▶ Task to carry out
When copying the listing below, skip every picture and keep each word as it stands.

=== Data for the task ===

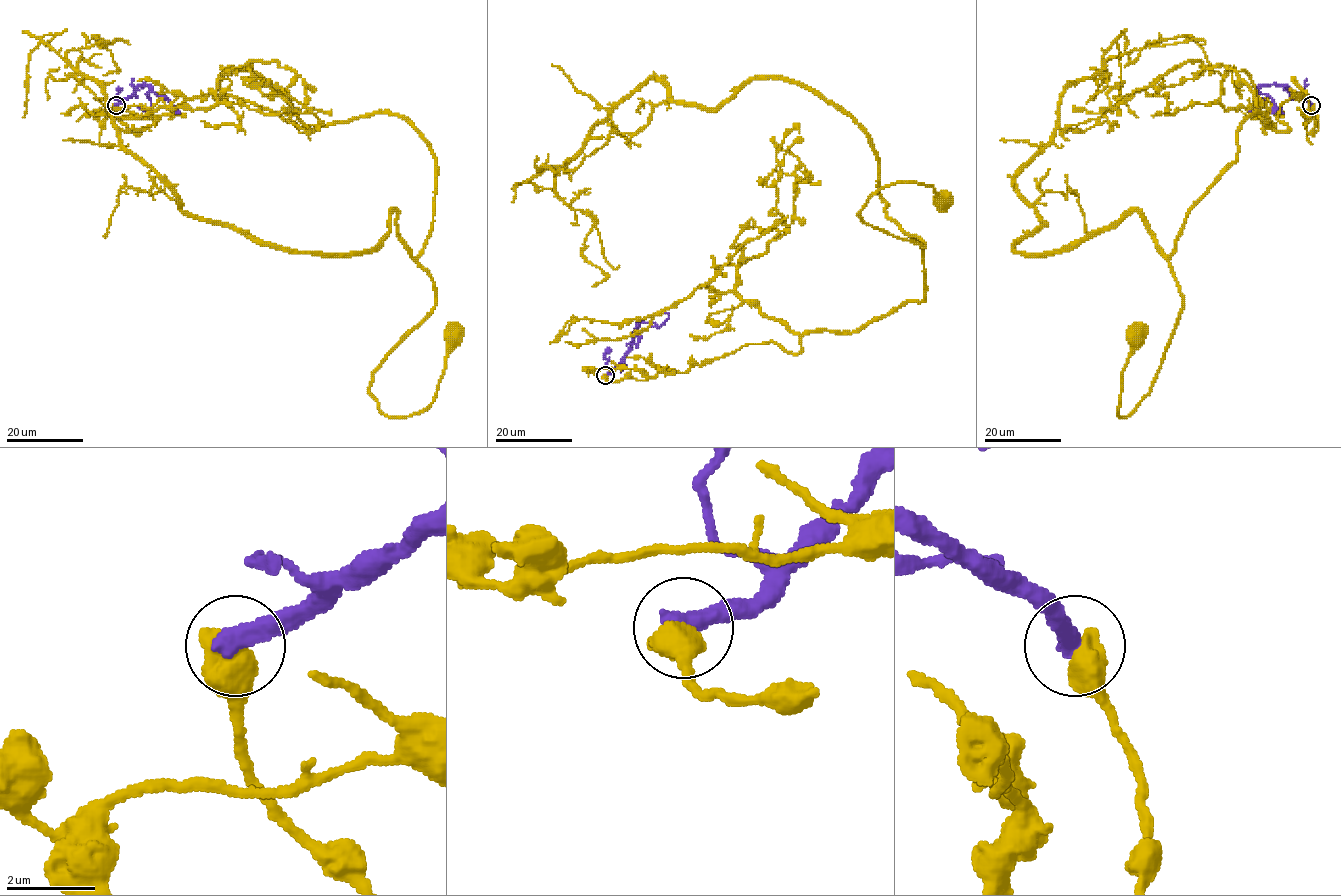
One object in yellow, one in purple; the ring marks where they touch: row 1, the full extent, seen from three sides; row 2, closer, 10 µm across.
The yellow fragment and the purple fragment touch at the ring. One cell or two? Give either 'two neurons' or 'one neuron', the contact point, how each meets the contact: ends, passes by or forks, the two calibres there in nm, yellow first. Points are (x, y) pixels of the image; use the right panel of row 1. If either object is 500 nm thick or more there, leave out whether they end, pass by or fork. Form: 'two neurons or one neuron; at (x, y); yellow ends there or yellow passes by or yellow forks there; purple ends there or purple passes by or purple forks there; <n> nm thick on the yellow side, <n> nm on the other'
two neurons; at (1311, 105); 800 nm thick on the yellow side, 480 nm on the other

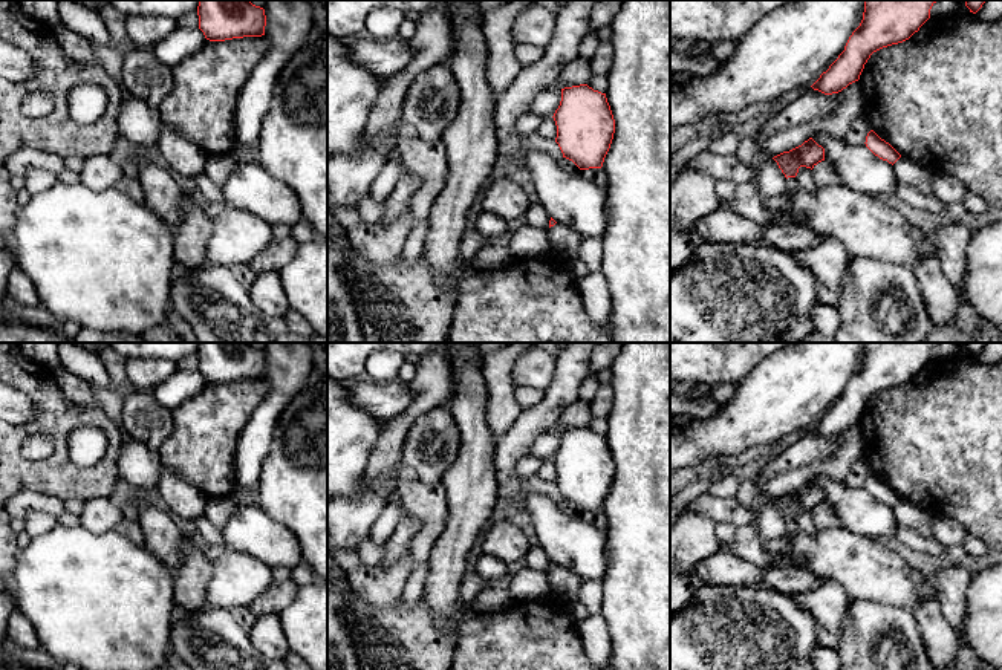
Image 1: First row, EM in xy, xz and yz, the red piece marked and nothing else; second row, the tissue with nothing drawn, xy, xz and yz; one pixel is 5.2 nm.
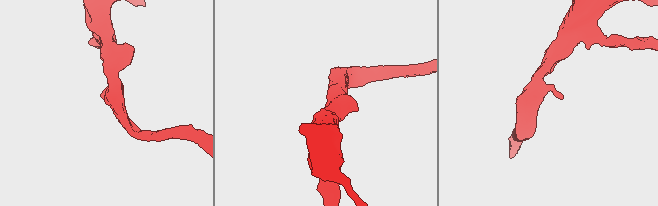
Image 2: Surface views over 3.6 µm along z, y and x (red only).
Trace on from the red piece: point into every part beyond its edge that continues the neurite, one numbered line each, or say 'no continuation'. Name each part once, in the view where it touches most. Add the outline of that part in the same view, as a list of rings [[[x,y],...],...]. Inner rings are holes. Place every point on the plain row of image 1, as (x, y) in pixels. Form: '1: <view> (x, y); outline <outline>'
1: yz (909, 514); outline [[[901,499],[895,506],[895,517],[900,525],[918,531],[921,535],[933,538],[933,520],[935,517],[919,508],[918,505]]]

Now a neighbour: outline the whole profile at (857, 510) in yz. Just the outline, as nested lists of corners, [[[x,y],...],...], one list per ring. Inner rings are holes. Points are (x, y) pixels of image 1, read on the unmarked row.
[[[821,474],[812,482],[825,491],[825,503],[843,528],[869,538],[895,537],[898,522],[893,508],[875,499],[866,486],[851,488],[843,480]]]

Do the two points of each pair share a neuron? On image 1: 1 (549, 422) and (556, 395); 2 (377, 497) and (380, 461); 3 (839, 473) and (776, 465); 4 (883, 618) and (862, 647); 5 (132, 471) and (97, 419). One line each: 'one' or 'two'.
1: one
2: one
3: two
4: one
5: two

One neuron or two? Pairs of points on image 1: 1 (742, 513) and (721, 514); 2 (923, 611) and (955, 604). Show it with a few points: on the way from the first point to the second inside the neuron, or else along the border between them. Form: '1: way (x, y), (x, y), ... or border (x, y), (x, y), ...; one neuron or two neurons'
1: way (738, 513), (725, 513); one neuron
2: border (936, 597), (941, 614), (959, 638); two neurons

===

▶ Answer to the exercise
One object in yellow, one in purple; the ring marks where they touch: row 1, the full extent, seen from three sides; row 2, closer, 10 µm across.
The yellow fragment and the purple fragment touch at the ring. One cell or two? Give either 'two neurons' or 'one neuron', the contact point, how each meets the contact: ends, passes by or forks, the two calibres there in nm, yellow first. Points are (x, y) pixels of the image; use the right panel of row 1. If either object is 500 nm thick or more there, leave out whether they end, pass by or fork. Form: 'two neurons or one neuron; at (x, y); yellow ends there or yellow passes by or yellow forks there; purple ends there or purple passes by or purple forks there; <n> nm thick on the yellow side, <n> nm on the other'
two neurons; at (1311, 105); 800 nm thick on the yellow side, 480 nm on the other

Image 1: First row, EM in xy, xz and yz, the red piece marked and nothing else; second row, the tissue with nothing drawn, xy, xz and yz; one pixel is 5.2 nm.
Image 2: Surface views over 3.6 µm along z, y and x (red only).
Trace on from the red piece: point into every part beyond its edge that continues the neurite, one numbered line each, or say 'no continuation'. Name each part once, in the view where it touches most. Add the outline of that part in the same view, as a list of rings [[[x,y],...],...]. Inner rings are holes. Place every point on the plain row of image 1, as (x, y) in pixels. Form: '1: <view> (x, y); outline <outline>'
1: yz (909, 514); outline [[[901,499],[895,506],[895,517],[900,525],[918,531],[921,535],[933,538],[933,520],[935,517],[919,508],[918,505]]]

Now a neighbour: outline the whole profile at (857, 510) in yz. Just the outline, as nested lists of corners, [[[x,y],...],...], one list per ring. Inner rings are holes. Points are (x, y) pixels of image 1, read on the unmarked row.
[[[821,474],[812,482],[825,491],[825,503],[843,528],[869,538],[895,537],[898,522],[893,508],[875,499],[866,486],[851,488],[843,480]]]

Do the two points of each pair share a neuron? On image 1: 1 (549, 422) and (556, 395); 2 (377, 497) and (380, 461); 3 (839, 473) and (776, 465); 4 (883, 618) and (862, 647); 5 (132, 471) and (97, 419). One line each: 'one' or 'two'.
1: one
2: one
3: two
4: one
5: two

One neuron or two? Pairs of points on image 1: 1 (742, 513) and (721, 514); 2 (923, 611) and (955, 604). Show it with a few points: on the way from the first point to the second inside the neuron, or else along the border between them. Form: '1: way (x, y), (x, y), ... or border (x, y), (x, y), ...; one neuron or two neurons'
1: way (738, 513), (725, 513); one neuron
2: border (936, 597), (941, 614), (959, 638); two neurons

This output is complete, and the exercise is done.